Dalgliesh tuvo la sensación de que sería vano discutir esta optimista visión de la educación infantil. Se disponía a sugerir diplomáticamente que ya era hora de abordar el objeto de su conversación, pero la señora Demery se le adelantó.
– Bueno, ya está bien de hablar de los viejos tiempos. Estará usted deseando preguntarme por este asesinato.
– ¿Es ésa la impresión que le ha dado, señora Demery? ¿Que se trata de un asesinato?
– Es de lógica, ¿no? No pudo ponerse él mismo esa serpiente al cuello. ¿Lo estrangularon?
– No sabremos cómo murió hasta que tengamos el resultado de la autopsia.
– Bueno, pues a mí me pareció que lo habían estrangulado, con toda la cara de color rosa y esa serpiente metida en la boca. Ahora que, mire lo que le digo, no había visto nunca un muerto que tuviera tan buen aspecto. Tenía mejor cara muerto que cuando vivía, y cuando vivía tenía muy buena cara.
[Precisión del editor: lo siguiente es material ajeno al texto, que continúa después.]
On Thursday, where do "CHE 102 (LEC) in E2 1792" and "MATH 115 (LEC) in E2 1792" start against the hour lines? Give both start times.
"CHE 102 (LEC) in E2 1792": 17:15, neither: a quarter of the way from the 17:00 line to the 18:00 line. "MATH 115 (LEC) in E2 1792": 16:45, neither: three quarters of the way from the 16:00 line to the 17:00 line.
Era un hombre guapo, vaya que sí. Siempre me recordó un poco a Gregory Peck de joven.
Dalgliesh le pidió que describiera con exactitud todo lo ocurrido desde su llegada a Innocent House.
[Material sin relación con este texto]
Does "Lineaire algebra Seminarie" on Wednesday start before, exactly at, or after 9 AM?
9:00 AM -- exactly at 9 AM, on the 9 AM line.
– Vengo todos los días laborables de nueve a cinco, menos los miércoles. Los miércoles vienen de la agencia de limpieza de oficinas La Superior, dicen que para hacer una limpieza a fondo de todo el edificio. La Superior, así se llaman, pero les quedaría mejor La Inferior. Supongo que hacen lo que pueden, pero no es lo mismo que si tuvieran un interés personal por el trabajo. George viene media hora antes y les abre la puerta. Normalmente suelen acabar hacia las diez.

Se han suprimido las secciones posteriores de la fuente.